[Stored items from a collection]
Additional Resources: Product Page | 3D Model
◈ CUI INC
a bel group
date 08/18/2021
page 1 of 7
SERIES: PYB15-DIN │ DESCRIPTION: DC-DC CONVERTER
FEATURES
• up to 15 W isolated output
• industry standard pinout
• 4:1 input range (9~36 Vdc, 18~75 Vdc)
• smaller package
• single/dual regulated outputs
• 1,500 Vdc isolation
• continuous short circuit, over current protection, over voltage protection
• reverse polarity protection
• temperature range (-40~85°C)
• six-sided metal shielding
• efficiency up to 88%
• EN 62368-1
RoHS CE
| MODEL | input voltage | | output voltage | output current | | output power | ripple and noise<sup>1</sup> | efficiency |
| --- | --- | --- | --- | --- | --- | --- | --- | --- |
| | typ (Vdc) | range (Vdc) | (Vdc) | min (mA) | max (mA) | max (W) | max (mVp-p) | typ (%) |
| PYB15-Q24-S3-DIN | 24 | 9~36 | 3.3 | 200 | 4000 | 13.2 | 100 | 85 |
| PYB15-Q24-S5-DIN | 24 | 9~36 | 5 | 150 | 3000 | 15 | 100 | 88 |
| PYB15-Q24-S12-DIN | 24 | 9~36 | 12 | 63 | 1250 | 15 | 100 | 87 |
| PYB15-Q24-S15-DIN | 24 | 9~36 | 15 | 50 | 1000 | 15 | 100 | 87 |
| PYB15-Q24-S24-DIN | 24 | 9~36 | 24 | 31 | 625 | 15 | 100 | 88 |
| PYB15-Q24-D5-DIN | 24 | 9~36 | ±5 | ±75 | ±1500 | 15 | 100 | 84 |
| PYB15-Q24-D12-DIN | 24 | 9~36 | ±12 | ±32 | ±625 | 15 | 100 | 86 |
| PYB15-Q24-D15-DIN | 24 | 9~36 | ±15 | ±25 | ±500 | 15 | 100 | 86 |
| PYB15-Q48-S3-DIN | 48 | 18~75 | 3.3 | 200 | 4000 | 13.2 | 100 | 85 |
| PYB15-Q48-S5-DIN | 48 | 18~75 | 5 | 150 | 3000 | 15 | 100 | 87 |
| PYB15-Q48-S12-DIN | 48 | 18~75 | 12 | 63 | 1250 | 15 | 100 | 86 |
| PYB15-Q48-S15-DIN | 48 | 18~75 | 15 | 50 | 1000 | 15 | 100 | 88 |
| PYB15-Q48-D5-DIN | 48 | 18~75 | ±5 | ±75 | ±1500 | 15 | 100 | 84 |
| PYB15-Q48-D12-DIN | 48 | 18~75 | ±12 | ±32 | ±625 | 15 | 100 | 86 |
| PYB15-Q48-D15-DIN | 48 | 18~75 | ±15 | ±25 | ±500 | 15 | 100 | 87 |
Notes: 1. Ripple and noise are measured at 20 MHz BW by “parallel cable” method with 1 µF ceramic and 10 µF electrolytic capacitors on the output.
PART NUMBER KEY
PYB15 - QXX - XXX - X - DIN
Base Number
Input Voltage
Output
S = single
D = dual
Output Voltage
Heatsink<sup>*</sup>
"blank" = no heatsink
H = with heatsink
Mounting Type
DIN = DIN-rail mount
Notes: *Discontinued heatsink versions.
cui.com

▶ [Description of the task]
Show every line in the entries above that contains the string "Notes".

▶ [Task answer]
Notes: 1. Ripple and noise are measured at 20 MHz BW by “parallel cable” method with 1 µF ceramic and 10 µF electrolytic capacitors on the output.
Notes: *Discontinued heatsink versions.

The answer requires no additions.